Whilst young carers may share the broader teenage worries of their peers, their additional responsibilities and the consequences of them mean that young carers have little time to engage in self-help practices. Beyond the care they give, their own limited leisure time, their health issues and school, it is not surprising that mentally and emotionally, the strain can soon show. Young carers can feel isolated, given they have less opportunity to socialise with their peers. They can experience feelings of anxiety, anger, depression and resentment, as well as resignation that this is simply their fate. As a result, young carers are more likely to have lower self-esteem and depression or other mental health conditions.

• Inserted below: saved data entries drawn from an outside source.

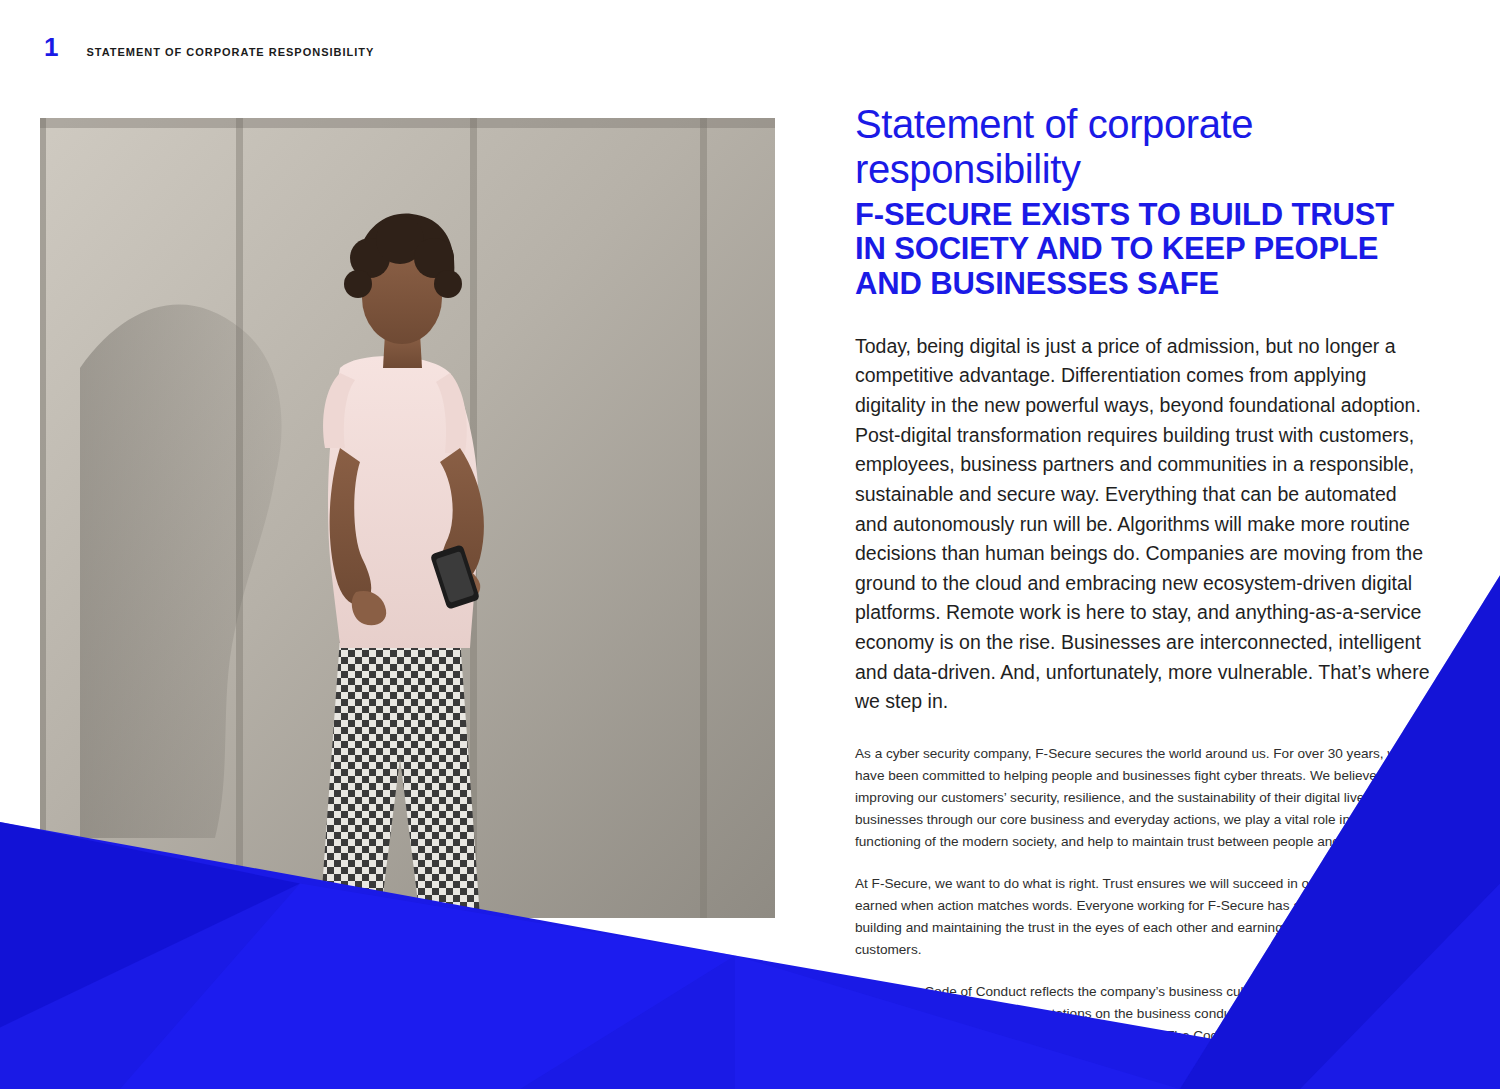1 Statement of corporate responsibility
Statement of corporate responsibility
F-SECURE EXISTS TO BUILD TRUST IN SOCIETY AND TO KEEP PEOPLE AND BUSINESSES SAFE
Today, being digital is just a price of admission, but no longer a competitive advantage. Differentiation comes from applying digitality in the new powerful ways, beyond foundational adoption. Post-digital transformation requires building trust with customers, employees, business partners and communities in a responsible, sustainable and secure way. Everything that can be automated and autonomously run will be. Algorithms will make more routine decisions than human beings do. Companies are moving from the ground to the cloud and embracing new ecosystem-driven digital platforms. Remote work is here to stay, and anything-as-a-service economy is on the rise. Businesses are interconnected, intelligent and data-driven. And, unfortunately, more vulnerable. That’s where we step in.
As a cyber security company, F-Secure secures the world around us. For over 30 years, we have been committed to helping people and businesses fight cyber threats. We believe that by improving our customers’ security, resilience, and the sustainability of their digital lives or businesses through our core business and everyday actions, we play a vital role in ensuring the functioning of the modern society, and help to maintain trust between people and organizations.
At F-Secure, we want to do what is right. Trust ensures we will succeed in our mission. Trust is earned when action matches words. Everyone working for F-Secure has a critical role in building and maintaining the trust in the eyes of each other and earning the trust of our customers.
F-Secure’s Code of Conduct reflects the company’s business culture for highest standards of ethical conduct, sets clear expectations on the business conduct and provides guidance for critical risk areas. It guides us on everything we do. The Code of Conduct is available at F-Secure’s webpages https://www.f-secure.com/en/investors/governance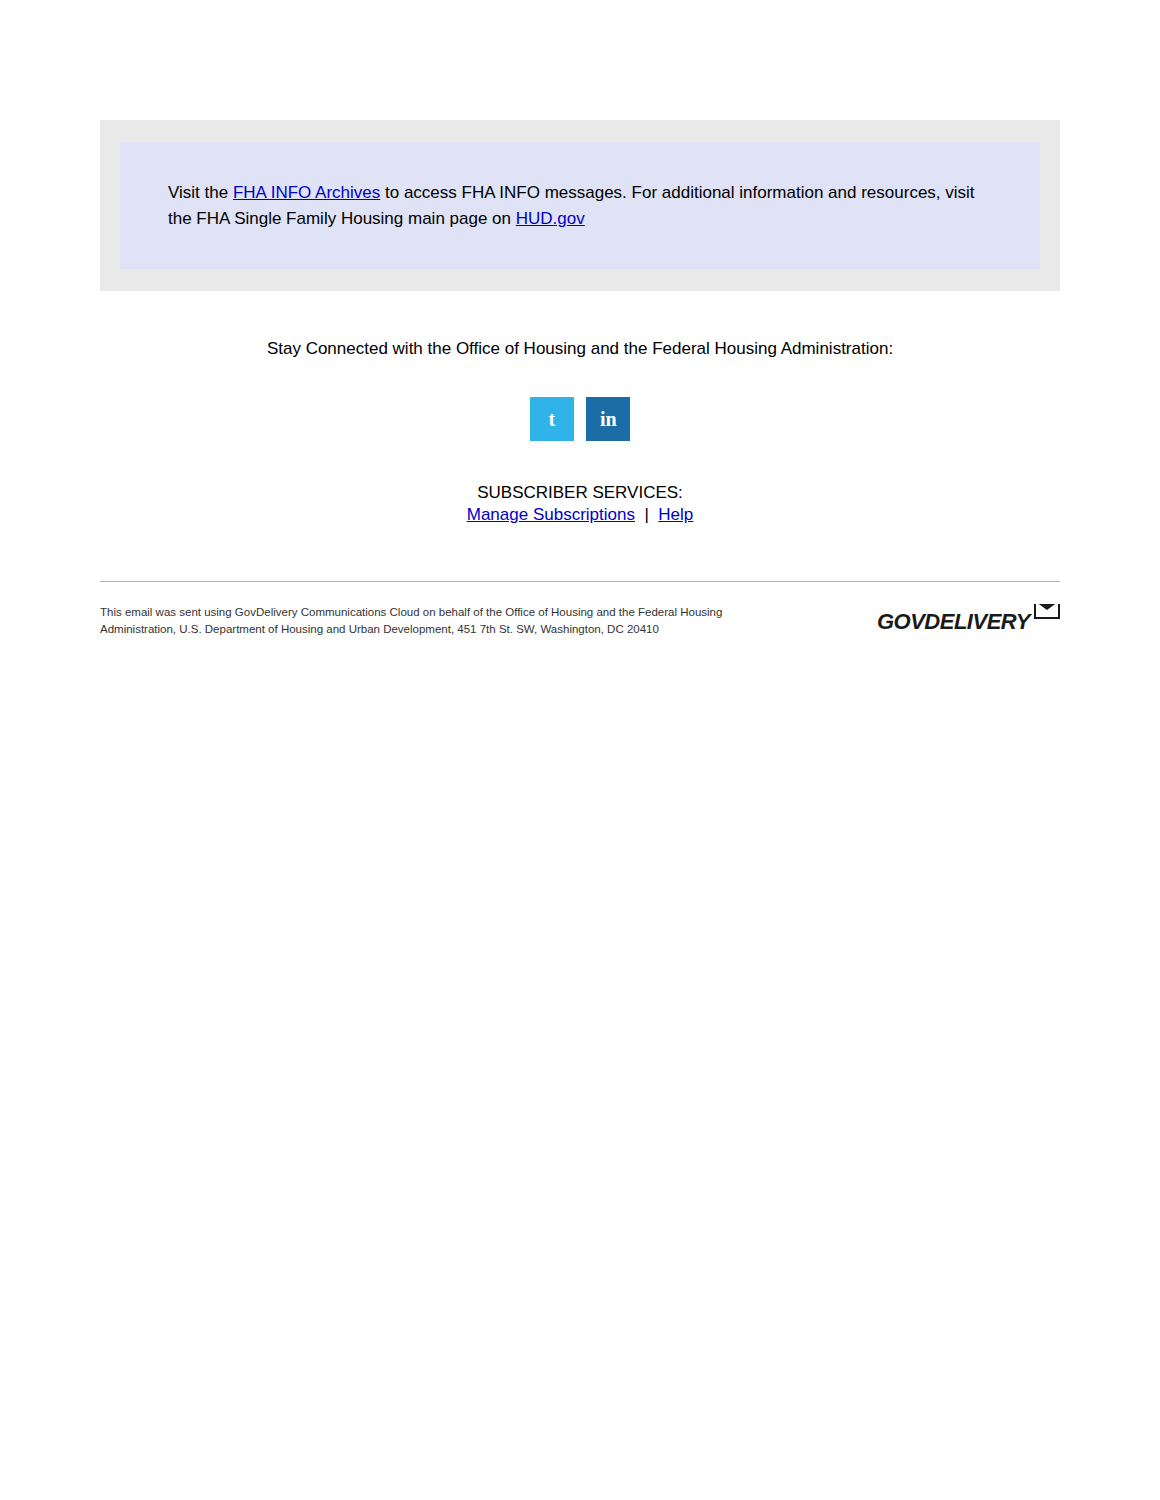Visit the FHA INFO Archives to access FHA INFO messages. For additional information and resources, visit the FHA Single Family Housing main page on HUD.gov
Stay Connected with the Office of Housing and the Federal Housing Administration:
t in
SUBSCRIBER SERVICES:
Manage Subscriptions | Help
This email was sent using GovDelivery Communications Cloud on behalf of the Office of Housing and the Federal Housing Administration, U.S. Department of Housing and Urban Development, 451 7th St. SW, Washington, DC 20410
GOVDELIVERY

So how can we help this difficult situation? In the first instance, it's a question of recognition. We must ensure young carers feel comfortable disclosing their status and that we are providing effective support to improve their physical and mental health so they might have the opportunity to fulfil their potential as their peers do, without support services unintentionally reinforcing their caring role. We must bear in mind that each of these young carers is an individual with unique responsibilities who must not be excluded from the process of decision-making. Within schools, discussion of such caring roles would be a good start, helping all young people understand the reality of other people's lives. Most of all, we need to make sure they are able to be young.